作業項目:
記録のうち「Key | Value |」を含む行から記録の最後の行までを、一字も変えずに引用せよ。両端の行を含め、その範囲の行だけを写すこと。

提供情報:
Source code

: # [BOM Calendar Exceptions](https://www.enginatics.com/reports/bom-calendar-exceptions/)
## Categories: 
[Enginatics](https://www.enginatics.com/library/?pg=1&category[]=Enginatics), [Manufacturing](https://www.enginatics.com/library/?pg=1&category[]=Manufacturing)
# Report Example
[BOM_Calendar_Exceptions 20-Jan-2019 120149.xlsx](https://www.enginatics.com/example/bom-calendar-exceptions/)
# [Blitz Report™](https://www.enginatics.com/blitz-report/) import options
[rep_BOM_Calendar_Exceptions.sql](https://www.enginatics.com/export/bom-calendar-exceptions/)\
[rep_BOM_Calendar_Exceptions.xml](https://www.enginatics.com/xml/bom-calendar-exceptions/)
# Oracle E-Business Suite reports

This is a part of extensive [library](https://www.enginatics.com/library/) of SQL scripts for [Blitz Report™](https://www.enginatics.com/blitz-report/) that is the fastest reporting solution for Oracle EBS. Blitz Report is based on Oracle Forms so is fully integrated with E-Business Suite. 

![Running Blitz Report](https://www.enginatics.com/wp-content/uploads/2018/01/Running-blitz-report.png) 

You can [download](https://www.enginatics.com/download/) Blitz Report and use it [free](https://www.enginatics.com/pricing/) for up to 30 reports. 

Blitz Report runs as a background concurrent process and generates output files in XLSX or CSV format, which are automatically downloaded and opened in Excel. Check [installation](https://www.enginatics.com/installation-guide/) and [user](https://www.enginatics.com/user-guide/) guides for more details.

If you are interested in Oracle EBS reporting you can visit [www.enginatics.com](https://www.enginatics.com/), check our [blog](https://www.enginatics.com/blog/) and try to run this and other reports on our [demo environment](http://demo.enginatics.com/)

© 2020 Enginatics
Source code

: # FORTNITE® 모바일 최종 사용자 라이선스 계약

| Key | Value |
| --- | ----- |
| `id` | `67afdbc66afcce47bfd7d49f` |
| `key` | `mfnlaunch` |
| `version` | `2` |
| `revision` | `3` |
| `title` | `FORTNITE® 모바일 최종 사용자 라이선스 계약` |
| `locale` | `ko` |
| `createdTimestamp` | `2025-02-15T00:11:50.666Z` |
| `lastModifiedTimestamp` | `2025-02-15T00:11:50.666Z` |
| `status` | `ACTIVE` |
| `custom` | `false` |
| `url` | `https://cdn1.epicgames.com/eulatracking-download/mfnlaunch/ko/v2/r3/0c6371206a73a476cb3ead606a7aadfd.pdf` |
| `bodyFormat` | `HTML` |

作業の回答:
| Key | Value |
| --- | ----- |
| `id` | `67afdbc66afcce47bfd7d49f` |
| `key` | `mfnlaunch` |
| `version` | `2` |
| `revision` | `3` |
| `title` | `FORTNITE® 모바일 최종 사용자 라이선스 계약` |
| `locale` | `ko` |
| `createdTimestamp` | `2025-02-15T00:11:50.666Z` |
| `lastModifiedTimestamp` | `2025-02-15T00:11:50.666Z` |
| `status` | `ACTIVE` |
| `custom` | `false` |
| `url` | `https://cdn1.epicgames.com/eulatracking-download/mfnlaunch/ko/v2/r3/0c6371206a73a476cb3ead606a7aadfd.pdf` |
| `bodyFormat` | `HTML` |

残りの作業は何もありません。